Well, after I posted about it, Matt Drudge picked it up and posted it several times on his web site, DrudgeReport.com. The CFN 13 story was the top headline for awhile, running in urgent red type. Drudge linked from his site to the story on CFN 13’s site — which then caused interested web surfers to crash the CFN 13 web site for several hours.
NASA and media outlets were scrambling. Drudge then posted a NASA press release. WKMG, meanwhile, ran a story on its web site talking about the erroneous report on CFN 13’s web site.
Brevard County newspaper Florida Today even got in on the act, taking CFN 13 to task — though not by name:
- "The story posted earlier at the web site of a local cable news outlet here in Central Florida saying that, ‘NASA is planning to make a huge announcement today, about possible life in our own solar system’ is simply incorrect.
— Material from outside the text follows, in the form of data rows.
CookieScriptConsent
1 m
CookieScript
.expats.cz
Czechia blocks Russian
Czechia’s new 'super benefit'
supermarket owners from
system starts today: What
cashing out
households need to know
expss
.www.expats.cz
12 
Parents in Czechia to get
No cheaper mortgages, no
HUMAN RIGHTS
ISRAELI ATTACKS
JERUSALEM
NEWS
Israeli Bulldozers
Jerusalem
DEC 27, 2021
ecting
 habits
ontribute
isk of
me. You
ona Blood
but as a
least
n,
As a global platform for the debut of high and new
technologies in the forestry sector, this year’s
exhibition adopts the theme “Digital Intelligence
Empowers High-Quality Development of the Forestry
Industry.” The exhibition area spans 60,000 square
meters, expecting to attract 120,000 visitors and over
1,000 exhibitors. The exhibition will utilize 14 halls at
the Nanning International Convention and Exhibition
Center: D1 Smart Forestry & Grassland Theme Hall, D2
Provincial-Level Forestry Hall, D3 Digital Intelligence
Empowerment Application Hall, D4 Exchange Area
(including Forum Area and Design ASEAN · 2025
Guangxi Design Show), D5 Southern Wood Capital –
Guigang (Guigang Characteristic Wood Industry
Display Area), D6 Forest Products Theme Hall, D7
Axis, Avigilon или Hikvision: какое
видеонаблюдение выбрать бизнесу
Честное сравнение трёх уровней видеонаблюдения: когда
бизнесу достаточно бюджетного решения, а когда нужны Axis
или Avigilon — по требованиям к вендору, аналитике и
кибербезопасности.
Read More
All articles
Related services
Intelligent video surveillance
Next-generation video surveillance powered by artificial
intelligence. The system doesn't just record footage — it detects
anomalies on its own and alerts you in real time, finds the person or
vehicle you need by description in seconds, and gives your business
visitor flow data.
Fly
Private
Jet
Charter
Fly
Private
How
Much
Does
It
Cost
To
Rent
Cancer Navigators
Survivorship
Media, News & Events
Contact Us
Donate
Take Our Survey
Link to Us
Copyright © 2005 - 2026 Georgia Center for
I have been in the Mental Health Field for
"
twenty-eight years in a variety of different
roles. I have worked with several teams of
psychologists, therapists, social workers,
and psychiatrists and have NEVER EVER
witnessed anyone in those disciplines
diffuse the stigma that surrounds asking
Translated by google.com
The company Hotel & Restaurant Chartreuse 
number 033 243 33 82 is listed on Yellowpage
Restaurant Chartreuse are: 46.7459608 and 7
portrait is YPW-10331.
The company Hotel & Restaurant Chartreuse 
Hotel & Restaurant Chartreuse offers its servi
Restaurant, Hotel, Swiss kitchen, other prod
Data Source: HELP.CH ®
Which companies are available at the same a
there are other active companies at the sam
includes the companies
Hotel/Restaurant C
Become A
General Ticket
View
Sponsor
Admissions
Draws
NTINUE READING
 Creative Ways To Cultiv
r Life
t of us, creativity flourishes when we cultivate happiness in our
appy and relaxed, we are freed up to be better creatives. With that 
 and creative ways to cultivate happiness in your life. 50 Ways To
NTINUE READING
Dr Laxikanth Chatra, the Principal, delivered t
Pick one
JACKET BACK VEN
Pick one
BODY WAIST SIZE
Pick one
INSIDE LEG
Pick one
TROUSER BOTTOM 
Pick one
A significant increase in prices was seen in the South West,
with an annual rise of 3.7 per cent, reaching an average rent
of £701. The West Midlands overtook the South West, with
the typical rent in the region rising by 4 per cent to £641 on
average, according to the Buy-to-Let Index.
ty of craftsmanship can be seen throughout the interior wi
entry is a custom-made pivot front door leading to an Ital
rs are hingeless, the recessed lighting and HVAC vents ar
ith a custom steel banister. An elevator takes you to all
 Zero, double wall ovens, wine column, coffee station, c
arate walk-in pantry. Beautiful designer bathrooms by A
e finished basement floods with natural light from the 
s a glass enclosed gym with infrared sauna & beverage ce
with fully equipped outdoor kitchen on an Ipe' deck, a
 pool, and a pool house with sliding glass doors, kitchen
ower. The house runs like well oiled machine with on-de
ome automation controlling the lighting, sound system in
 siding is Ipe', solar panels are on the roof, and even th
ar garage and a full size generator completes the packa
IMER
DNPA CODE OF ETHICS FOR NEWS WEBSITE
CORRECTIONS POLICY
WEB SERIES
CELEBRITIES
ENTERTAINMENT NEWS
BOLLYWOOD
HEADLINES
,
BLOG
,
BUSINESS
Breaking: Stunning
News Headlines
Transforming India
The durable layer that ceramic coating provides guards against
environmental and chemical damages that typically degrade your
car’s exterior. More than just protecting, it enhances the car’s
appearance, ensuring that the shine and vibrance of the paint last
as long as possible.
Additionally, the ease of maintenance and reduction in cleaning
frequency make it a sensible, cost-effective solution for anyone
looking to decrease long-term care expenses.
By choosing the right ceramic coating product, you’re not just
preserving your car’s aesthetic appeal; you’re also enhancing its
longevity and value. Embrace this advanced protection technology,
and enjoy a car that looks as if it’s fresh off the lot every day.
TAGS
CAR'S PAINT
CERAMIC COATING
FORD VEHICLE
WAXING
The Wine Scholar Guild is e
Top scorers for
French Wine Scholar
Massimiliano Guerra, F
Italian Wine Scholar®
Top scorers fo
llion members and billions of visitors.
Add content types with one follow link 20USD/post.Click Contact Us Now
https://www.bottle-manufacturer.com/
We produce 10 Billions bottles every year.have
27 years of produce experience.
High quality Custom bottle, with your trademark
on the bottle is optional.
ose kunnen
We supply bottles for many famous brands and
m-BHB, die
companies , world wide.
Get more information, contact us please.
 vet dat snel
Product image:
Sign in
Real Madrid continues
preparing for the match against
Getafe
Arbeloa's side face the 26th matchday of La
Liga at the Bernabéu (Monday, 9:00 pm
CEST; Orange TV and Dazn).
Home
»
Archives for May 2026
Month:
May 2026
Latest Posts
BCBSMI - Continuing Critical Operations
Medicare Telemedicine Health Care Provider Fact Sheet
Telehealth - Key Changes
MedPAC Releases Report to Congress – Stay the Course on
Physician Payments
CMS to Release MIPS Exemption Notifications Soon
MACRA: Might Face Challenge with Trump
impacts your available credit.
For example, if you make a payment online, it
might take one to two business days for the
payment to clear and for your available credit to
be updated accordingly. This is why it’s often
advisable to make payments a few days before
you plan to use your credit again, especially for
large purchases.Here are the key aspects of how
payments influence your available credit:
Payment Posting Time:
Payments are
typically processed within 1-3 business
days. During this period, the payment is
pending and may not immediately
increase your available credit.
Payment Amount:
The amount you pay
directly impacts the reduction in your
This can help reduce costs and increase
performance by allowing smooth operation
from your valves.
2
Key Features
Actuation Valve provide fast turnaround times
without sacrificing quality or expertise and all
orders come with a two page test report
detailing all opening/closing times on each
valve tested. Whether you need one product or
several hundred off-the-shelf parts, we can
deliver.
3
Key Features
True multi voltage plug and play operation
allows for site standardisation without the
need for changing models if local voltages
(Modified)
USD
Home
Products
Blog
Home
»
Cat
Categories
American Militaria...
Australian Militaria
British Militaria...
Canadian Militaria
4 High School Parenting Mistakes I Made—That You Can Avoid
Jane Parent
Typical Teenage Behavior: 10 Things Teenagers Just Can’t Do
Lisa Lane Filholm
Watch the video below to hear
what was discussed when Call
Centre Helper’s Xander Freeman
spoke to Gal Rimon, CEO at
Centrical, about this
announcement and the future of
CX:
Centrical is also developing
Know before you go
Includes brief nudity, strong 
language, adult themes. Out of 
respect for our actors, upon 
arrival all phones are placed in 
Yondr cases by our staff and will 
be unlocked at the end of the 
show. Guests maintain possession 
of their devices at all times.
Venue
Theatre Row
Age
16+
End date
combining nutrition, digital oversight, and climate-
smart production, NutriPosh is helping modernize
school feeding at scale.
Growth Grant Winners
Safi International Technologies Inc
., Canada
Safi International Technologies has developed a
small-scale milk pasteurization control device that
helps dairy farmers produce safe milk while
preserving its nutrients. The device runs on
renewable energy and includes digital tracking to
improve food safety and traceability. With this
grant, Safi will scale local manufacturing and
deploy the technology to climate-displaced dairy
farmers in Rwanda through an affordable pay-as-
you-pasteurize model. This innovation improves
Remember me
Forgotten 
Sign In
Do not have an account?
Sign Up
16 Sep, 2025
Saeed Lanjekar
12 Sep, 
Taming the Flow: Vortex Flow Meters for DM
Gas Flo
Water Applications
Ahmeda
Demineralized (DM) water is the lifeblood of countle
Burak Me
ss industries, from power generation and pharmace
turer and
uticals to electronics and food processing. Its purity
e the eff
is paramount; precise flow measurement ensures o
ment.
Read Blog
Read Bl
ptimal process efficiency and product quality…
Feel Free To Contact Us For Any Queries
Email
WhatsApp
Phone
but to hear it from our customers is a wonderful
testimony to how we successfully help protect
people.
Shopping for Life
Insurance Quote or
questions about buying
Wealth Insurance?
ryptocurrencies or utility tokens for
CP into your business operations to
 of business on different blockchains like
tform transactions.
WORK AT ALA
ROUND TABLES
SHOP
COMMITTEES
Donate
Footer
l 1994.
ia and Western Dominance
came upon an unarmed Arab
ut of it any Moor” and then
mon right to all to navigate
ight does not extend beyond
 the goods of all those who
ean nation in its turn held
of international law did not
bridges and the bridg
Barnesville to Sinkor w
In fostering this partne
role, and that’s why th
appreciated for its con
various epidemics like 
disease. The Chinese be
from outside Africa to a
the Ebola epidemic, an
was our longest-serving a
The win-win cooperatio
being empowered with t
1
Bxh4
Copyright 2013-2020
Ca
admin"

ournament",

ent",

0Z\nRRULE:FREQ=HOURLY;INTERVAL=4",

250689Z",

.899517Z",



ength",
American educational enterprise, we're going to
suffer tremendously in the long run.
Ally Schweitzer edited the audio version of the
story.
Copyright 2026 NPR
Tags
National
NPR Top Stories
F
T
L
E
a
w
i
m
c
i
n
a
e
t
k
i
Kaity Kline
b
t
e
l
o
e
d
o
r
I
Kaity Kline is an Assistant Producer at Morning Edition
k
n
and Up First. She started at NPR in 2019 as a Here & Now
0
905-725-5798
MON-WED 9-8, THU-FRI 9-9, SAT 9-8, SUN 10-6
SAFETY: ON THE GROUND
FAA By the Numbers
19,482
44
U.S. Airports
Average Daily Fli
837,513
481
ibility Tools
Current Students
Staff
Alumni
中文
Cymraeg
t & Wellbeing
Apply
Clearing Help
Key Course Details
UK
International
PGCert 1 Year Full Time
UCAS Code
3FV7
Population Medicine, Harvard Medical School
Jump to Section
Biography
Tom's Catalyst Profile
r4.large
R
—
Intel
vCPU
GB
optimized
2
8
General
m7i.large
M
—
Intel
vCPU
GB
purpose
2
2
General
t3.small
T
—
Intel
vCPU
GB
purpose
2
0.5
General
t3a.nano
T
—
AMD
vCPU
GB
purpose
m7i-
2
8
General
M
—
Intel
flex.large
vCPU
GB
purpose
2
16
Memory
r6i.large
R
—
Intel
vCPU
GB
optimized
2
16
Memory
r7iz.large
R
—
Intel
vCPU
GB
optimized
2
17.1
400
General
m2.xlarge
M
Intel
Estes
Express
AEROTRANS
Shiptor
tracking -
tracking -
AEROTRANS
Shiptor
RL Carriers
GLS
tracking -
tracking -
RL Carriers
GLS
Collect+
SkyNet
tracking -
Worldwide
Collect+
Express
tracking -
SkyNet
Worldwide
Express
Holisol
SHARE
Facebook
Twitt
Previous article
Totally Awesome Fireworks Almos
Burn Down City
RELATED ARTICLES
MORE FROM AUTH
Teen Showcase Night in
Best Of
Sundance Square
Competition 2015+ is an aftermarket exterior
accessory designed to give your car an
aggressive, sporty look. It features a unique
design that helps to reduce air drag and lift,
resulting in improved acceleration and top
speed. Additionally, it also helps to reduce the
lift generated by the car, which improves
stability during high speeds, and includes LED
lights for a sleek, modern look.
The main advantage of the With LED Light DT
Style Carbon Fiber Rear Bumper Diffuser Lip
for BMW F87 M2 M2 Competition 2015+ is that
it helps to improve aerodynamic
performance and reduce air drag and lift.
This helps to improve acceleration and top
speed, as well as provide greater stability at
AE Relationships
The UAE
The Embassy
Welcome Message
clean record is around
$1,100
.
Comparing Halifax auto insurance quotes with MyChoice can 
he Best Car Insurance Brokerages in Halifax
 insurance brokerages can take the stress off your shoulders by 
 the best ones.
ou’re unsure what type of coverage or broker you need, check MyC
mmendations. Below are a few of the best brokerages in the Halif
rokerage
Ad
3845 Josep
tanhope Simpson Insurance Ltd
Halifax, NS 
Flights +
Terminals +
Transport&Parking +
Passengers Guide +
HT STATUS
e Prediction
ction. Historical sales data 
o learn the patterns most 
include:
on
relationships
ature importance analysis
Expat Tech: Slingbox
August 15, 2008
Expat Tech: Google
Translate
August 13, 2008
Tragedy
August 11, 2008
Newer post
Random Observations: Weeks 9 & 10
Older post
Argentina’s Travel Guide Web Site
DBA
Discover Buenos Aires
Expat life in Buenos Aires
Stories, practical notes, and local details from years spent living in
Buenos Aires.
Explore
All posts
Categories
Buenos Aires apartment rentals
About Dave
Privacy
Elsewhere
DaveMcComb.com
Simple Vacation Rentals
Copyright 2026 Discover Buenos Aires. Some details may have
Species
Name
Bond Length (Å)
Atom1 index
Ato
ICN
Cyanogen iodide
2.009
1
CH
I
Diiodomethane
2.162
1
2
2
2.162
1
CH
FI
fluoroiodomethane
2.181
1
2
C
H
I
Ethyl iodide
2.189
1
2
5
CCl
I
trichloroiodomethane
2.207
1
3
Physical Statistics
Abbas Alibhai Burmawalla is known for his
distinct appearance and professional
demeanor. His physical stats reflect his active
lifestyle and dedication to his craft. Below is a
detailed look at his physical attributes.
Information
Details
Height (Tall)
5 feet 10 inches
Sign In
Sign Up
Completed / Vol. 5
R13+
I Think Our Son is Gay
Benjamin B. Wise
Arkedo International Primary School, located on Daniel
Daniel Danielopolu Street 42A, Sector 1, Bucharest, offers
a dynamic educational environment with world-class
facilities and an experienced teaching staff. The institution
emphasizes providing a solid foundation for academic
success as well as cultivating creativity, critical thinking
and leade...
The station has since removed the story from the web site, noting that earlier reports may have been misleading. It could be that other news organizations also posted or broadcast the same erroneous information or something similar. In any event, the "news" blazed a trail all over the Internet and prompted a lot of unnecessary excitement."
In the end, we now know NASA’s Cassini probe has found possible water geysers on the Saturn moon Enceladus. As the Orlando Sentinel reported, this raises "the possibility that conditions favorable for life in our solar system are much more common than once thought possible."